Sebagai penerus dari Motorola E8, bentuk EM30 masih sangat mirip. Tampaknya Motorola menawarkan versi lain Motorola E8 dengan harga lebih murah, akibat makin murahnya ponsel-ponsel berfitur lengkap lainnya. Dua andalan ponsel Moto E8 yang mahal, yaitu desain cantik dan suara musik oke, memang tidak cukup. Konsumen kebanyakan tetap saja membandingkan fitur-fiturnya dengan ponsel lain dalam kisaran harga yang sama.
Berbalut casing hitam dan merah, kesan gairah anak muda terlihat jelas. Ukurannya cukup tipis, hanya sekitar 1cm (tepatnya 10,6mm). Ukuran layarnya tergolong sedang, yaitu 1,8” TFT QVGA, namun terlihat terang dan warna-warna tampil dengan baik. Tombol navigasinya berwarna keperakan lengkap dengan tombol call dan tombol pintas (shortcut).
Keypad-nya unik, tombol-tombol angkanya rata dan tampak hilang atau tersembunyi, saat ponsel tidak aktif (standby). Ini akibat adanya fitur ModeShift yang sangat berguna untuk menikmati musik. Saat berada di modus musik, keypad akan berpendar biru dan menampilkan pilihan tombol pemutar musik. Sedangkan saat sedang berada pada modus telepon, tombol akan berwarna biru.
Kualitas suaranya tergolong bagus dan jernih, apalagi jika didengarkan di headset luar lewat jack 3,5mm. Untuk memutar musik, tersedia Windows Media Player 11 yang enak dipakai. Suara radio FM (RDS) juga sangat nyaman didengar. Sebagai ponsel musik, Moto EM30 mendukung banyak format file seperti MP3, AAC, AAC+, WMA, WAV, Real Audio, dan AMR.
Batere cukup awet, sangat menunjang bagi penyuka musik untuk menikmatinya berlama-lama. Bagi yang suka berganti ringtone, dukungan ringtone Moto EM30 cukup bervariasi, yaitu poliponik, MP3 dan AAC. Fungsi ponsel juga bisa dimatikan (Flight mode) agar bisa sepenuhnya dipakai sebagai pemutar musik, dan batere lebih awet.

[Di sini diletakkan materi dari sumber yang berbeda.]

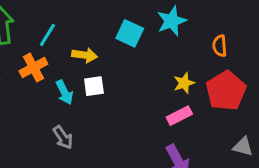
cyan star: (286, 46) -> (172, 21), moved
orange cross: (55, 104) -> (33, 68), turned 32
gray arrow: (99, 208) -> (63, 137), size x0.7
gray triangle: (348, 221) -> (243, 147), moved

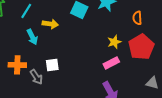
orange cross: (33, 68) -> (17, 65), moved, turned 30
white square: (94, 86) -> (52, 65), moved
cyan arrow: (64, 92) -> (32, 37), moved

Untuk sebuah ponsel musik, kapasitas memori tentu menjadi hal penting. Untungnya. EM30 ini sudah mendukung memori microSD HC sampai 8GB. Memori internalnya memang tergolong kecil, hanya 18,5MB. Jadi memori microSD mesti ditambahkan agar bisa menyimpan lagu lebih banyak.
Sayangnya, meski beresolusi 2MP dengan 8x zoom digital plus multishot, hasil bidikannya kurang bagus: standar saja. Fungsi zoom-nya yang 8x bahkan membuat foto terlihat kasar saat dilihat di komputer.
Ada yang menarik dari ponsel ini, yaitu menggunakan platform LiMo, alias Linux. Bagi yang sudah terbiasa enaknya mengoprek ponsel Linux, tentu menjadi tantangan tersendiri. LiMo sendiri dibentuk tahun 2007 oleh konsorsium vendor ponsel seperti Motorola, NTT DoCoMo, Panasonic Mobile, Samsung dan Vodafone.
EM30 baru mendukung koneksi GPRS/EDGE Class 12, jadi Internet mesti diakses dengan sabar. Namun, adanya koneksi miniUSB sekaligus charger membuat koneksi ke Internet lebih mudah dan praktis.